# Wine expert date codes



## Smok1 (May 28, 2017)

Can someone please help me understand the production date codes on the WE kits, RJS has made theres very straight forward as you can see in the first 2 pictures, i was told WE kits to ignore the first 2 numbers, next 3 numbers are the days of the year and the next 2 are the year, but these numbers are not jiving. Anyone have any ideas?


----------



## sour_grapes (May 28, 2017)

These used to be stickies:

Cellar Craft
RJ Spagnols
Vineco
Mosti Mondiale

Some have changed, IIRC, so check the end of the threads.

Also, see the "Similar Threads" box at the bottom of the page (if you are on a computer, not phone).


----------



## Smok1 (May 28, 2017)

sour_grapes said:


> These used to be stickies:
> 
> Cellar Craft
> RJ Spagnols
> ...



I seen that, but according to that method those numbers arent working at all. See bottom 3 pictures above. Can you find a production date based on the pictures i posted?


----------



## sour_grapes (May 28, 2017)

It seems to me to work fine. Note that the procedure you described in the first post in this thread differs from the one in the link I posted.
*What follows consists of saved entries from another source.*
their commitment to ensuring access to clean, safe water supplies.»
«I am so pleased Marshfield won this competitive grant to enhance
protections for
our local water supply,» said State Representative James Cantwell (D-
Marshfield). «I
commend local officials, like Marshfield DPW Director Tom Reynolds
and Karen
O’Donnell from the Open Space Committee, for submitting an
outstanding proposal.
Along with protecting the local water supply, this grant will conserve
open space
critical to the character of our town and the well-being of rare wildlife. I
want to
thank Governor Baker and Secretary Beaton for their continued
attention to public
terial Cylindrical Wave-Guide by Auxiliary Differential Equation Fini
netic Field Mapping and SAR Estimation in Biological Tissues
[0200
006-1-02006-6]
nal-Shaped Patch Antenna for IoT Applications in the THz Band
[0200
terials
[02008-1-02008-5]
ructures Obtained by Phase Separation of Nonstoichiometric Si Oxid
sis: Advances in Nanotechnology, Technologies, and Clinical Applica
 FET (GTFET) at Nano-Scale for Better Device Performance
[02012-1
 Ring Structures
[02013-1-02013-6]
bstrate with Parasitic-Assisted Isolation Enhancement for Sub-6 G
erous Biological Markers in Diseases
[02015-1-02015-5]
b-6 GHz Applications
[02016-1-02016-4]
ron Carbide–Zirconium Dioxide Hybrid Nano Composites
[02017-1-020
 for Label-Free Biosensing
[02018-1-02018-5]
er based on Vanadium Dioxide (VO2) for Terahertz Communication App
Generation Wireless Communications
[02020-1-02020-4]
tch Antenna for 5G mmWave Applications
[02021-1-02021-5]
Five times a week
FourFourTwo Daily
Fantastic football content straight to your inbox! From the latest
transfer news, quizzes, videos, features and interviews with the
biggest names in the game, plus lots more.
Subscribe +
For example, your last one (Aus. Grenache Cabernet) has a code of: 45901 7079 0527.

Wade says:


> xxxxx - sequential batch number
> yxxx - y is the year (9 = 2009), xxx is day within year (eg 058 is Feb 27th)
> xxxx - kit number within the batch



So, we ignore the 45901. Next, we look at: 7079 . We interpret the "7" as 2017. We interpret the "079" as the 79th day of 2017, aka March 20th. Then 0527 is the kit number within the batch.


----------



## Brian55 (May 28, 2017)

Winexpert clearly has no interest in informing their customers regarding production dates, otherwise they would make it obvious like RJ's. This is likely due to pressure from vendors looking to dump old inventory on uninformed consumers.

Your blanc de noir: 62nd day of 2017, kit number 637 from that day.
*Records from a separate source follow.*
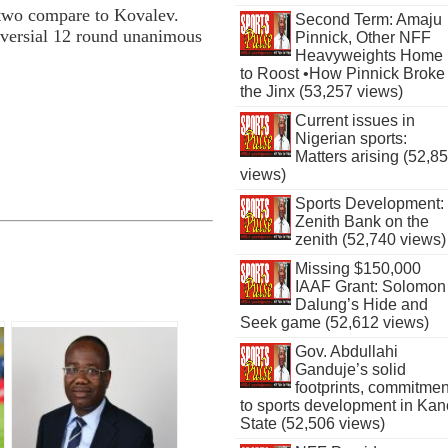
e two compare to Kovalev.
Second Term: Amaju
versial 12 round unanimous
Pinnick, Other NFF
Heavyweights Home
to Roost •How Pinnick Broke
the Jinx (53,257 views)
Current issues in
Nigerian sports:
Matters arising (52,8
views)
Sports Development:
Zenith Bank on the
zenith (52,740 views)
Missing $150,000
IAAF Grant: Solomon
Dalung’s Hide and
Seek game (52,612 views)
Gov. Abdullahi
Ganduje’s solid
footprints, commitmen
to sports development in Kan
State (52,506 views)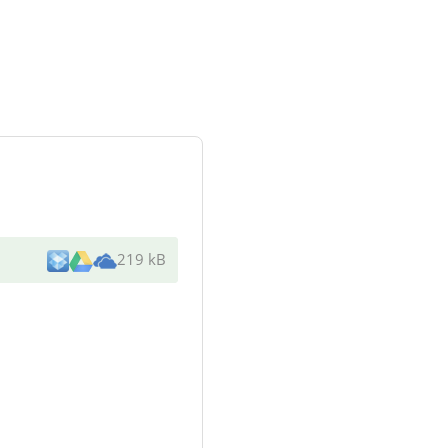
219 kB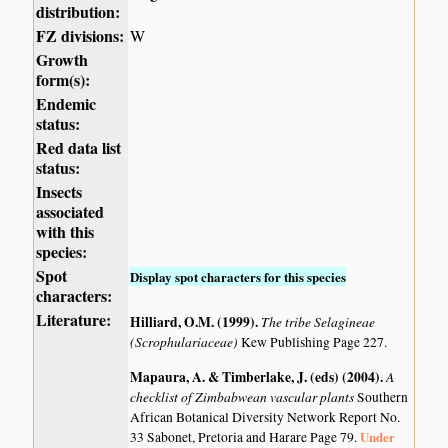
distribution:
FZ divisions:
W
Growth
form(s):
Endemic
status:
Red data list
status:
Insects
associated
with this
species:
Spot
Display spot characters for this species
characters:
Literature:
Hilliard, O.M. (1999)
.
The tribe Selagineae
(Scrophulariaceae)
Kew Publishing Page 227.
Mapaura, A. & Timberlake, J. (eds) (2004)
.
A
checklist of Zimbabwean vascular plants
Southern
African Botanical Diversity Network Report No.
Under
33 Sabonet, Pretoria and Harare Page 79.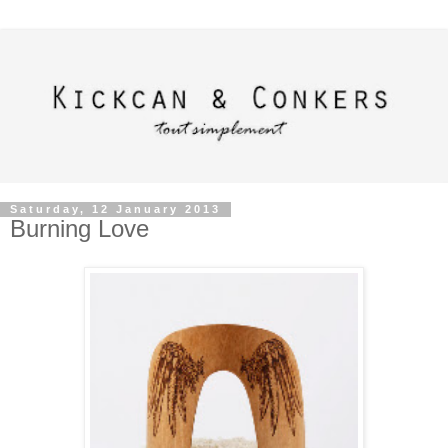
Saturday, 12 January 2013
Burning Love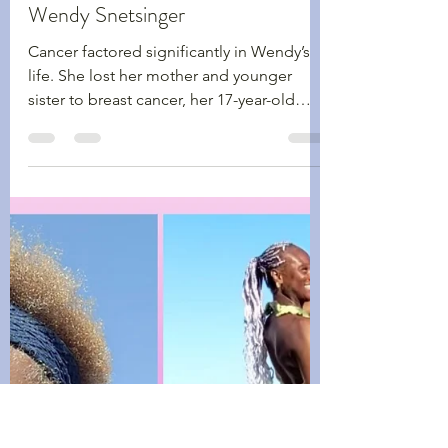
Shawn Kennedy
Oct 13, 2025
3 min read
Walking Wednesdays
Breast Cancer Awareness Month -
Wendy Snetsinger
Cancer factored significantly in Wendy’s
life. She lost her mother and younger
sister to breast cancer, her 17-year-old
daughter to Sarcoma and later in life, she
also lost her husband to cancer – but
throughout it all, she still lived life to the
fullest.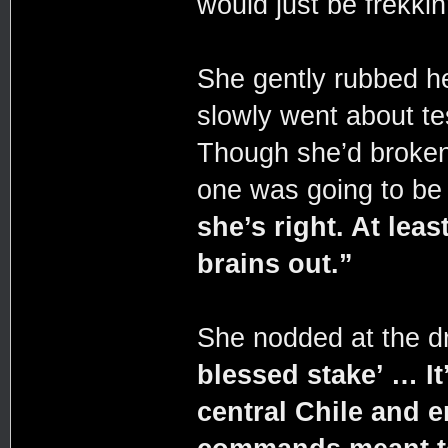
would just be frekkin’
She gently rubbed h
slowly went about te
Though she’d broken 
one was going to be 
she’s right. At lea
brains out.”
She nodded at the 
blessed stake’ … It
central Chile and 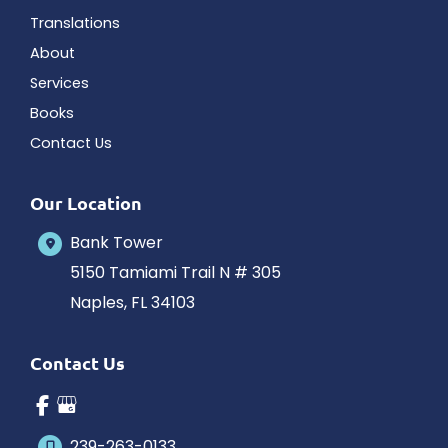
Translations
About
Services
Books
Contact Us
Our Location
Bank Tower
5150 Tamiami Trail N # 305
Naples
,
FL
34103
Contact Us
239-263-0133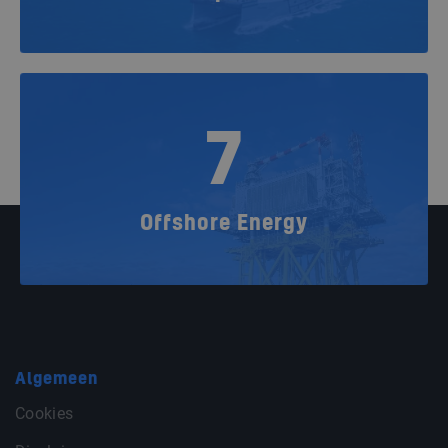
7
Offshore Energy
Algemeen
Cookies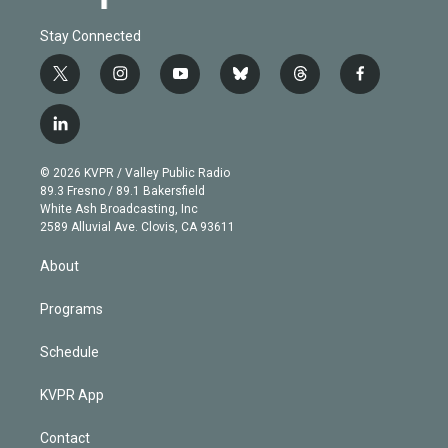
Stay Connected
t
i
y
b
t
f
w
n
o
l
h
a
i
s
u
u
r
c
l
t
t
t
e
e
e
i
t
a
u
s
a
b
n
e
g
b
k
d
o
© 2026 KVPR / Valley Public Radio
k
r
r
e
y
s
o
89.3 Fresno / 89.1 Bakersfield
e
a
k
White Ash Broadcasting, Inc
d
m
2589 Alluvial Ave. Clovis, CA 93611
i
n
About
Programs
Schedule
KVPR App
Contact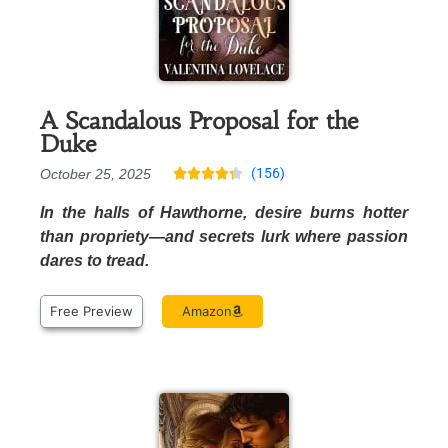
A Scandalous Proposal for the
Duke
(156)
October 25, 2025





In the halls of Hawthorne, desire burns hotter
than propriety—and secrets lurk where passion
dares to tread.
Free Preview
Amazon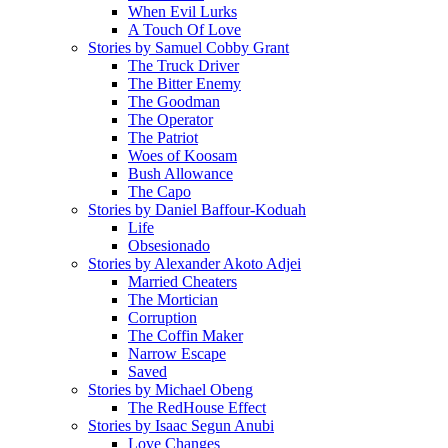
When Evil Lurks
A Touch Of Love
Stories by Samuel Cobby Grant
The Truck Driver
The Bitter Enemy
The Goodman
The Operator
The Patriot
Woes of Koosam
Bush Allowance
The Capo
Stories by Daniel Baffour-Koduah
Life
Obsesionado
Stories by Alexander Akoto Adjei
Married Cheaters
The Mortician
Corruption
The Coffin Maker
Narrow Escape
Saved
Stories by Michael Obeng
The RedHouse Effect
Stories by Isaac Segun Anubi
Love Changes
Cab Franc: 356th day of 2016, kit number 170

Grenache Cab: 79th day of 2017, kit number 527


----------



## Smok1 (May 28, 2017)

sour_grapes said:


> It seems to me to work fine. Note that the procedure you described in the first post in this thread differs from the one in the link I posted.
> 
> For example, your last one (Aus. Grenache Cabernet) has a code of: 45901 7079 0527.
> 
> ...



Ok i see it now, thank you.


----------